** start of INPUT **

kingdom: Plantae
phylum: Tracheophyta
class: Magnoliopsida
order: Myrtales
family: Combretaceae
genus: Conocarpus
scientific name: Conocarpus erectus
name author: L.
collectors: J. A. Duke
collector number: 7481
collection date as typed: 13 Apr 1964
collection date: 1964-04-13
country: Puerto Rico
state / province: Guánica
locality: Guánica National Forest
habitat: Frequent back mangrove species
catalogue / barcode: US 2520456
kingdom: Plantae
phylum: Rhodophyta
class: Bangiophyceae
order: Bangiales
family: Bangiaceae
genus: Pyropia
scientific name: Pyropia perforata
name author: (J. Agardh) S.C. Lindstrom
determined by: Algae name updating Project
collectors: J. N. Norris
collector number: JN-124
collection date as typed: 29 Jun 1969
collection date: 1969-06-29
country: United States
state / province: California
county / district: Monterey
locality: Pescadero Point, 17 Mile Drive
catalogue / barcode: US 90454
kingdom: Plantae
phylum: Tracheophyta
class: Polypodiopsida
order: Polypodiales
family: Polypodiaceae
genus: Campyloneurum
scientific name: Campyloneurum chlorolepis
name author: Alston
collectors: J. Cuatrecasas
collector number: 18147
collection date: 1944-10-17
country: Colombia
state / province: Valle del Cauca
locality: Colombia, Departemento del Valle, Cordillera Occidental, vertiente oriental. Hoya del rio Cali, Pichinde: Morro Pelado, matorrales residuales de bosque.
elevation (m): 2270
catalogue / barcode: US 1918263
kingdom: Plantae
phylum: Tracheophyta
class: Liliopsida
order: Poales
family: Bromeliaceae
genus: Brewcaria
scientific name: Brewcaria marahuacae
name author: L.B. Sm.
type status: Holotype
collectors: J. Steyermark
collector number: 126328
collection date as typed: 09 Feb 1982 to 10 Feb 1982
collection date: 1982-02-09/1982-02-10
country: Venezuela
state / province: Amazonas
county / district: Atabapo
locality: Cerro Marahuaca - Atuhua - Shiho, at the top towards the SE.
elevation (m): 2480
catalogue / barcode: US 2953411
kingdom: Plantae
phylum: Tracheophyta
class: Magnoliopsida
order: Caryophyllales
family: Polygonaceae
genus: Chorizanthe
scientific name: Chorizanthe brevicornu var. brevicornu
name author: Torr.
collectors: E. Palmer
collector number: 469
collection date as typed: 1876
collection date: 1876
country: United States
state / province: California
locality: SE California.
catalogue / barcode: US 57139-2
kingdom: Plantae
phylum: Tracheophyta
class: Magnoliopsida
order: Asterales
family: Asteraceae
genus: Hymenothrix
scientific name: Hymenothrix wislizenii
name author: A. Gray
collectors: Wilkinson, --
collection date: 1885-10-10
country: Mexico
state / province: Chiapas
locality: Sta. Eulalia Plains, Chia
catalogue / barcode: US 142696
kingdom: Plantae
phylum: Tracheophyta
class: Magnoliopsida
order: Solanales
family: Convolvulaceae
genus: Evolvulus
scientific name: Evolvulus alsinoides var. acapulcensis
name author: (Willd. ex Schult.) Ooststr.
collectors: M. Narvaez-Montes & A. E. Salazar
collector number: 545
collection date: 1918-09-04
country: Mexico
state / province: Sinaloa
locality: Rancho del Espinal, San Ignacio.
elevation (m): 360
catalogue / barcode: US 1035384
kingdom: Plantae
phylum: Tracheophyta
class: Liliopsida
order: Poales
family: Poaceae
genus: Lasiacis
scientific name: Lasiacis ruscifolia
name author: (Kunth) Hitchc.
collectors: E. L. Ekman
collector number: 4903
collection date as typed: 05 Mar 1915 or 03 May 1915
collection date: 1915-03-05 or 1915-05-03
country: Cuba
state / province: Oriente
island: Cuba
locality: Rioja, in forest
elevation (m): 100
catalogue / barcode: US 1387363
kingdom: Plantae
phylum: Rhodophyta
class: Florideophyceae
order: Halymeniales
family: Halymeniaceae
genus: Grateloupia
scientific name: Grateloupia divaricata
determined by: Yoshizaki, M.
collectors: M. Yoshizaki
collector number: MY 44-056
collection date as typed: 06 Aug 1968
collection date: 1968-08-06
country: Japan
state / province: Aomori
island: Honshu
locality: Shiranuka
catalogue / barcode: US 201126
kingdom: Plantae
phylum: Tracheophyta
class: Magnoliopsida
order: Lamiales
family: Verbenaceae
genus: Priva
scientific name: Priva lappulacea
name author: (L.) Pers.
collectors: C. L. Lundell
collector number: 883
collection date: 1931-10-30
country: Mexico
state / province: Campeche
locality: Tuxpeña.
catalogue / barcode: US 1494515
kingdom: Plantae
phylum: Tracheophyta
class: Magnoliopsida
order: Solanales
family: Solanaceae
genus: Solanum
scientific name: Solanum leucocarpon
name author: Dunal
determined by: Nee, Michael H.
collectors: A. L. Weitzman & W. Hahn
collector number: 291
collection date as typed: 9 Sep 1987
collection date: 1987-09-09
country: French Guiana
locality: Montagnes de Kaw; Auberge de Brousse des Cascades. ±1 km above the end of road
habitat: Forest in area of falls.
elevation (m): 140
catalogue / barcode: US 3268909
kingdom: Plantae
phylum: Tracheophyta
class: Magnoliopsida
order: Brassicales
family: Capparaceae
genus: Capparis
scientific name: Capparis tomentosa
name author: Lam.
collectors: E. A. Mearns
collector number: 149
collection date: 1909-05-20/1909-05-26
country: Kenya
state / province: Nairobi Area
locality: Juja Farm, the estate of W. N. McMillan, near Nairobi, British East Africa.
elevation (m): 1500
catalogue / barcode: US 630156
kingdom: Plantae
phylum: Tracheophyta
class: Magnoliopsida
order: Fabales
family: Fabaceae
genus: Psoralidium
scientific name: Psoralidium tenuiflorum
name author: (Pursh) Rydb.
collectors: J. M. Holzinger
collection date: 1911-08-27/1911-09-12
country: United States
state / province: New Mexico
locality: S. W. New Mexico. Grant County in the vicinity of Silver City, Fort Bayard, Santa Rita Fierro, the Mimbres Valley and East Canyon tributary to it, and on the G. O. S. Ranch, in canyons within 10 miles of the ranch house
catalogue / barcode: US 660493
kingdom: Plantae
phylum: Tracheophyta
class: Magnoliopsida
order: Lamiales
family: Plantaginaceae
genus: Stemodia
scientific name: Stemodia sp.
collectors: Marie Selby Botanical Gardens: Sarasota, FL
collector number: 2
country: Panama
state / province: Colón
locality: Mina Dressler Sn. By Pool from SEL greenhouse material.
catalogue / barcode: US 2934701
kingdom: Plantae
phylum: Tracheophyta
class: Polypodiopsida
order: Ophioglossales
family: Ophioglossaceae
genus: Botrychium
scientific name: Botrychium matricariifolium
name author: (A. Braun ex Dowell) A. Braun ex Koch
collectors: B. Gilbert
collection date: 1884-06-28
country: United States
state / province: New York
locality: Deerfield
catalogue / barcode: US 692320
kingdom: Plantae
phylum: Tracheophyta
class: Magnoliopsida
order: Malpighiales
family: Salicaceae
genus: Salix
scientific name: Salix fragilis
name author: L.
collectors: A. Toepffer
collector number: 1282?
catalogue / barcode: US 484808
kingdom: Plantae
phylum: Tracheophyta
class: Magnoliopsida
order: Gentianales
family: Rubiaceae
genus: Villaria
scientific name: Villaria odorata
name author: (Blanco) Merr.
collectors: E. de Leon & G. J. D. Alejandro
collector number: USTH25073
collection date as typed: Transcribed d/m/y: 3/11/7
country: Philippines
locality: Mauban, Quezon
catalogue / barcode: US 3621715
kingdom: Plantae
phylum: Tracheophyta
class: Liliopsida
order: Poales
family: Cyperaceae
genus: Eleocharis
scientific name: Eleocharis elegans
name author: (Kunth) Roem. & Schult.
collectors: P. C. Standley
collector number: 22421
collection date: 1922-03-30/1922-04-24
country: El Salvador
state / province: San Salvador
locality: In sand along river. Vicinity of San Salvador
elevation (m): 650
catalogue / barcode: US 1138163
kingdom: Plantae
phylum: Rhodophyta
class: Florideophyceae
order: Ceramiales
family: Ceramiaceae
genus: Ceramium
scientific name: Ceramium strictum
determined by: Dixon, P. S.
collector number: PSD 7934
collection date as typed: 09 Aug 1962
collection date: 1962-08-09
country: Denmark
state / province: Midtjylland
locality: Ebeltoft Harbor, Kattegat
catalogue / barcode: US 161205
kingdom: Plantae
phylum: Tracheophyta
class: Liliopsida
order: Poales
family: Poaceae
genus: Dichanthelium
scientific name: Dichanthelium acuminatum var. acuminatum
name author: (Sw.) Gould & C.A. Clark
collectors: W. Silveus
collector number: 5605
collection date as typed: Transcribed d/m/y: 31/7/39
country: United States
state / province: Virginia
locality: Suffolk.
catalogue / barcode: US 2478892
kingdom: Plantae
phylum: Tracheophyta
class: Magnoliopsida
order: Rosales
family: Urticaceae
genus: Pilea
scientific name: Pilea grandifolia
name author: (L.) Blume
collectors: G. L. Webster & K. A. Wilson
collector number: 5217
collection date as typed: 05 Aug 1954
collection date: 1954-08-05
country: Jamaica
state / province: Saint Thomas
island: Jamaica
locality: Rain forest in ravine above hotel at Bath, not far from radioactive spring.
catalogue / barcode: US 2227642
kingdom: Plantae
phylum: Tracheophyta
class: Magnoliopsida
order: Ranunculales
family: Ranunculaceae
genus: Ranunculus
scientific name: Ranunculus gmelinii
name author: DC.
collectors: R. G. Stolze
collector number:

** end of INPUT **

• GIVEN PROBLEM:
In the part of the listing that opens with the line containing "state / province: Chiapas" and closes with the line containing "scientific name: Evolvulus", change "family" to "plant family". Write out only those lines, keeping everything else the same.

• FULL RESPONSE:
state / province: Chiapas
locality: Sta. Eulalia Plains, Chia
catalogue / barcode: US 142696
kingdom: Plantae
phylum: Tracheophyta
class: Magnoliopsida
order: Solanales
plant family: Convolvulaceae
genus: Evolvulus
scientific name: Evolvulus alsinoides var. acapulcensis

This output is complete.